Cumhurbaşkanı Erdoğan, genel sağlık taramaları, katarakt ameliyatları, yeni hastanelerin kurulması gibi sağlık alanında bugüne kadar birçok başarılı projeyi hayata geçirdiklerini aktararak, şunları kaydetti:
"Batı Afrika'da 12 bin insanın hayatına mal olan ebola salgınıyla mücadeleye 5 milyon dolarlık ayni ve maddi yardımda bulunduk. Kıtanın en büyük ihtiyaçlarından olan nitelikli insan kaynağı eksiğini gidermek için her yıl 54 Afrika ülkesinden binlerce öğrenciye ülkemizde eğitim öğretim imkanı sunuyoruz. Bugün sadece Türkiye burslarıyla 4 bin 500 Afrikalı öğrenci, ülkemizde üniversite eğitimi alıyor. Bu öğrencilerin seçiminde özellikle ziraat, tıp, mühendislik, madencilik gibi kıtanın önceliği olan alanlara daha fazla hassasiyet gösteriyoruz. TİKA, Kızılay, AFAD gibi resmi kurumlarımız yanında üniversitelerimiz, müteşebbislerimiz, yardım görevlilerimiz, sivil toplum örgütlerimizle de sahadayız. Türkiye'nin Afrika politikasının somutlaştığı, ete, kemiğe büründüğü ülke Somali'dir.

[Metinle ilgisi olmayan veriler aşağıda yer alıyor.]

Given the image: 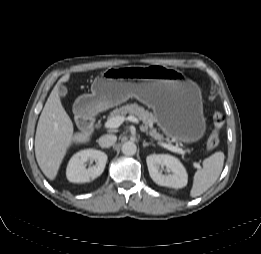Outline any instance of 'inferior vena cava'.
Returning a JSON list of instances; mask_svg holds the SVG:
<instances>
[{"mask_svg":"<svg viewBox=\"0 0 261 254\" xmlns=\"http://www.w3.org/2000/svg\"><path fill=\"white\" fill-rule=\"evenodd\" d=\"M116 141L117 137L115 135L105 134L99 138L98 143L102 148H108L114 145Z\"/></svg>","mask_w":261,"mask_h":254,"instance_id":"602c4592","label":"inferior vena cava"}]
</instances>
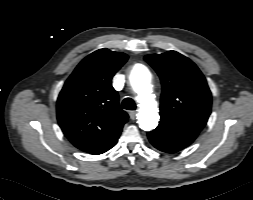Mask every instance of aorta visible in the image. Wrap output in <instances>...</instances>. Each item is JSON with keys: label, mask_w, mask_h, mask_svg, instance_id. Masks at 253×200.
Here are the masks:
<instances>
[{"label": "aorta", "mask_w": 253, "mask_h": 200, "mask_svg": "<svg viewBox=\"0 0 253 200\" xmlns=\"http://www.w3.org/2000/svg\"><path fill=\"white\" fill-rule=\"evenodd\" d=\"M132 88L139 96L138 124L145 131L153 130L159 121L157 102L151 88V73L143 65H137L131 72Z\"/></svg>", "instance_id": "aorta-1"}]
</instances>
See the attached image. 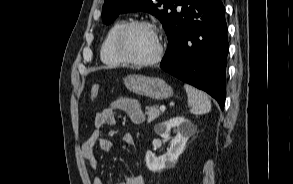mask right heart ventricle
Segmentation results:
<instances>
[{
	"instance_id": "e07e8e85",
	"label": "right heart ventricle",
	"mask_w": 293,
	"mask_h": 184,
	"mask_svg": "<svg viewBox=\"0 0 293 184\" xmlns=\"http://www.w3.org/2000/svg\"><path fill=\"white\" fill-rule=\"evenodd\" d=\"M126 20H119L112 25L105 35L101 47L100 58L101 61L108 66H119L123 62L115 55L113 50V39L117 31L126 23Z\"/></svg>"
}]
</instances>
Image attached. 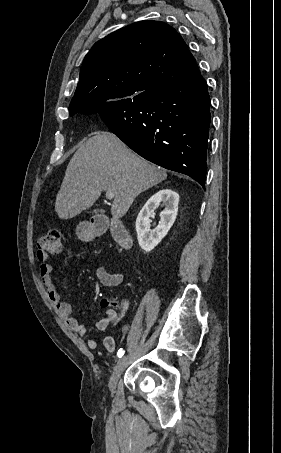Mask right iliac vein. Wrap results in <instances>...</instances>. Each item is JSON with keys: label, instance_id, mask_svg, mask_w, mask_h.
Returning <instances> with one entry per match:
<instances>
[{"label": "right iliac vein", "instance_id": "obj_1", "mask_svg": "<svg viewBox=\"0 0 281 453\" xmlns=\"http://www.w3.org/2000/svg\"><path fill=\"white\" fill-rule=\"evenodd\" d=\"M125 358H119L118 360V365L116 367V369L114 370V374L109 378V390L112 392L115 388H116V381L118 379V376L121 375L122 372H124L125 370V361H124Z\"/></svg>", "mask_w": 281, "mask_h": 453}]
</instances>
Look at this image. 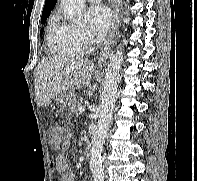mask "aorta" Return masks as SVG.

Somali, 2011 yılında kuraklığın pençesinde kavrulan milyonlarca insanın ölümle burun buruna kaldığı tüm dünyanın sırtını döndüğü bir ülkeydi. İç savaş ve çatışmalar, ülkeyi esir almış, çökmüş devlet olarak nitelendirilen Somali, uluslararası toplum tarafından tamamen kaderine terk edilmişti. Biz o gün kardeşlerimizin göz göre göre ölmesine, açlık, kuraklık ve kıtlıkla tek başlarına mücadele etmesine seyirci kalmadık. 2011'de gittim, ondan sonra iki kez ve havalimanını inşa ettik, uluslararası hizmete açtık, böylece Somali dünyaya açıldı. Bir dönem çökmüş devlet diye tanımlanan Somali'den benzer durumdaki ülkelere umut kaynağı olan bir Somali'ye kavuştuk. Türkiye'nin ve diğer bölge ülkelerinin de destekleriyle bu başarı hikayesinin katlanarak devam edeceğine inanıyorum."